The Court Holds That Arbitration Provisions Can be Waived by Conduct in Litigation
The court determined after reviewing federal and state case law that a party can waive arbitration if it actively participates in litigation or takes other action inconsistent with the right to arbitration. The court determined that a decision regarding judicial conduct is substantive and not procedural and therefore the court and not the arbitrator makes the decision as to whether judicial conduct amounts to a waiver. The court distinguished the one Delaware decision that held to the contrary on the ground that the issue was not raised or briefed in that case. The court held that the parties here briefed that issue and also that the parties’ arbitration provision did not clearly delegate to the arbitrator the decision of whether judicial conduct has waived arbitration. The court also held that the issue over judicial conduct waiver amounts to a new agreement and therefore is always an issue for the court to decide. The court then held that the respondent’s filing of an answer, briefing a motion for summary judgment and briefing a motion for contempt without raising the arbitration provision constituted a judicial waiver.
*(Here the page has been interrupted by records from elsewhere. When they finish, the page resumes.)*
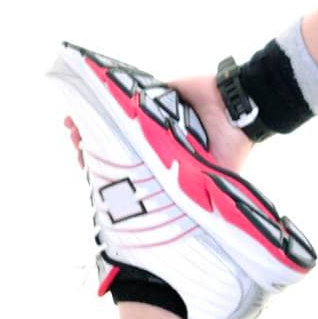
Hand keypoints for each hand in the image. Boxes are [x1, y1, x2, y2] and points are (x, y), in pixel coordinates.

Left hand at [63, 72, 255, 176]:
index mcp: (167, 160)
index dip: (108, 168)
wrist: (245, 107)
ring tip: (73, 123)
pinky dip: (110, 94)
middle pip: (118, 141)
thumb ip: (200, 194)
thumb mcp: (215, 177)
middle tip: (75, 143)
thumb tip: (191, 226)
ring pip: (118, 117)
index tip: (88, 167)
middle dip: (93, 143)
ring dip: (95, 119)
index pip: (130, 166)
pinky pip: (130, 93)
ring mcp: (156, 115)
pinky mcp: (159, 94)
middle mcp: (158, 139)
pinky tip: (90, 97)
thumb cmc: (232, 145)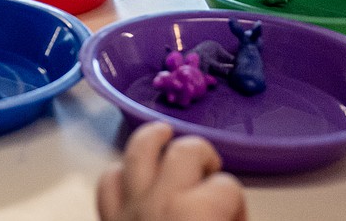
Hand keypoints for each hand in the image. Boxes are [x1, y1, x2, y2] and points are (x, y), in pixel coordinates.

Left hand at [97, 122, 246, 220]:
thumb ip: (232, 218)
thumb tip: (233, 214)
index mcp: (196, 213)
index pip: (227, 186)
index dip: (236, 201)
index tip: (235, 216)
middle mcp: (160, 201)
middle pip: (185, 151)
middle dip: (202, 154)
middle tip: (210, 174)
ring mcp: (129, 206)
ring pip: (138, 151)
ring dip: (154, 137)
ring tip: (165, 133)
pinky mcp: (108, 217)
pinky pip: (110, 181)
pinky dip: (121, 173)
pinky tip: (134, 174)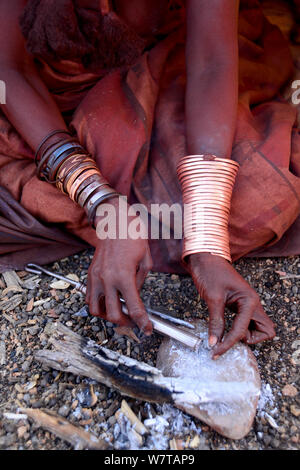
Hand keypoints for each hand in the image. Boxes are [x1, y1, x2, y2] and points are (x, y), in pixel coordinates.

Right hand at [86, 197, 152, 334]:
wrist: (115, 221)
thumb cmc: (133, 237)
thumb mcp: (146, 260)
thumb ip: (141, 282)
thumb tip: (136, 296)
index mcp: (124, 276)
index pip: (134, 308)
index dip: (142, 323)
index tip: (147, 329)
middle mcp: (107, 279)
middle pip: (112, 315)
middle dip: (125, 323)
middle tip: (134, 321)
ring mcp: (96, 277)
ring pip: (95, 310)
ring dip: (107, 316)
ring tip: (119, 313)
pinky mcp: (90, 274)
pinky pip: (89, 297)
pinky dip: (98, 305)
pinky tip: (109, 301)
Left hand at [187, 253, 275, 357]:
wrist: (205, 258)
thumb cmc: (210, 272)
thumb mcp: (213, 298)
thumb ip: (216, 322)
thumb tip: (214, 343)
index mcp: (249, 301)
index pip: (242, 330)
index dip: (229, 343)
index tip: (215, 352)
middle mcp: (252, 303)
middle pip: (264, 331)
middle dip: (249, 340)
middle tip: (229, 340)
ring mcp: (247, 305)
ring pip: (258, 328)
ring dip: (246, 336)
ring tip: (226, 336)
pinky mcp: (239, 305)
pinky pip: (246, 322)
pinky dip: (238, 330)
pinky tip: (224, 331)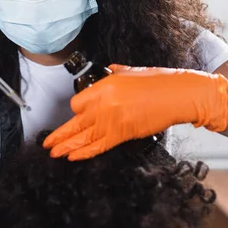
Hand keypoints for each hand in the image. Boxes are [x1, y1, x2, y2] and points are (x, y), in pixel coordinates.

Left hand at [44, 65, 227, 160]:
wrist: (178, 95)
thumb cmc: (160, 81)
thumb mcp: (132, 71)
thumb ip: (115, 74)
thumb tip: (109, 72)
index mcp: (104, 86)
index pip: (78, 103)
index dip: (76, 109)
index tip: (77, 114)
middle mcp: (104, 104)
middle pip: (75, 122)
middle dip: (60, 135)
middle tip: (48, 143)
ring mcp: (112, 121)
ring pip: (82, 137)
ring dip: (66, 147)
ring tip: (54, 153)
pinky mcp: (122, 134)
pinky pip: (97, 146)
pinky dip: (83, 153)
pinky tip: (72, 157)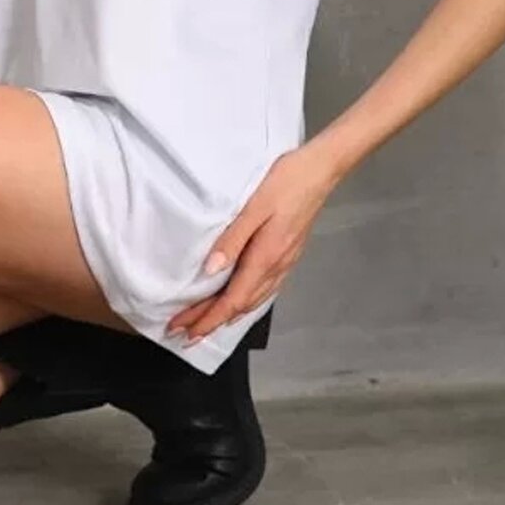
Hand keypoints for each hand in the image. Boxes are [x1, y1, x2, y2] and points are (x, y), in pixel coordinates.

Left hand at [165, 145, 340, 345]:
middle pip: (240, 306)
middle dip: (211, 322)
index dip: (207, 319)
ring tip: (206, 324)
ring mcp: (284, 263)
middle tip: (185, 333)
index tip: (184, 330)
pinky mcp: (287, 255)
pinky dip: (245, 302)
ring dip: (227, 315)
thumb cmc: (286, 182)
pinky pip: (263, 290)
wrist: (320, 170)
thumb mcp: (254, 207)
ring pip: (253, 301)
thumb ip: (232, 239)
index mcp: (266, 258)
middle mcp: (276, 267)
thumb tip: (210, 271)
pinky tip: (238, 300)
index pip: (232, 301)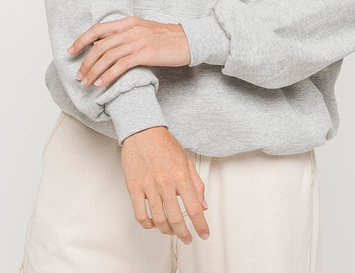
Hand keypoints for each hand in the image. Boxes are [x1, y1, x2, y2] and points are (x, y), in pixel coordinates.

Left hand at [67, 16, 190, 87]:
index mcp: (129, 21)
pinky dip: (108, 75)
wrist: (189, 40)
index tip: (71, 51)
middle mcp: (131, 29)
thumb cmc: (167, 38)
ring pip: (108, 57)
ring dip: (94, 71)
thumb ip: (125, 34)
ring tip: (87, 83)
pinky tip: (102, 84)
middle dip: (86, 62)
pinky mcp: (146, 54)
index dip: (82, 40)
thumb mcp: (144, 30)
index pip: (98, 29)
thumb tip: (105, 45)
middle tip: (79, 75)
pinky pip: (121, 66)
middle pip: (100, 45)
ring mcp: (139, 41)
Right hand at [121, 125, 209, 243]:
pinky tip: (153, 223)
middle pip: (177, 219)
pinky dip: (148, 224)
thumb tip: (203, 204)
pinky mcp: (134, 188)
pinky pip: (140, 214)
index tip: (204, 234)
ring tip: (172, 231)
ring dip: (167, 231)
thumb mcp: (187, 160)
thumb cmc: (164, 144)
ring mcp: (149, 186)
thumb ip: (197, 184)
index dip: (201, 225)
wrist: (143, 131)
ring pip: (159, 220)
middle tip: (187, 239)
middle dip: (184, 234)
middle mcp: (166, 183)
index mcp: (181, 176)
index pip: (194, 208)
The court noted that respondent provided no authority “in which a court permitted a party to invoke an arbitration provision after losing on the merits and being held in contempt.”
Advancement actions are summary in nature. That fact influenced the court’s decision in rejecting respondent’s argument that, because it took no discovery, there was no waiver by judicial conduct. The court thus noted that because advancement actions are summary in nature, parties typically do not take discovery. The primary lesson of this decision is that, particularly in a summary proceeding, a party cannot sit on its right to claim that a court should abstain from exercising jurisdiction, answer a complaint, respond to a summary judgment motion and oppose and lose a sanctions motion without mentioning the arbitration provision and then rely upon Rule 12(b)(1) to claim all prior actions of the court are void based on an arbitration provision.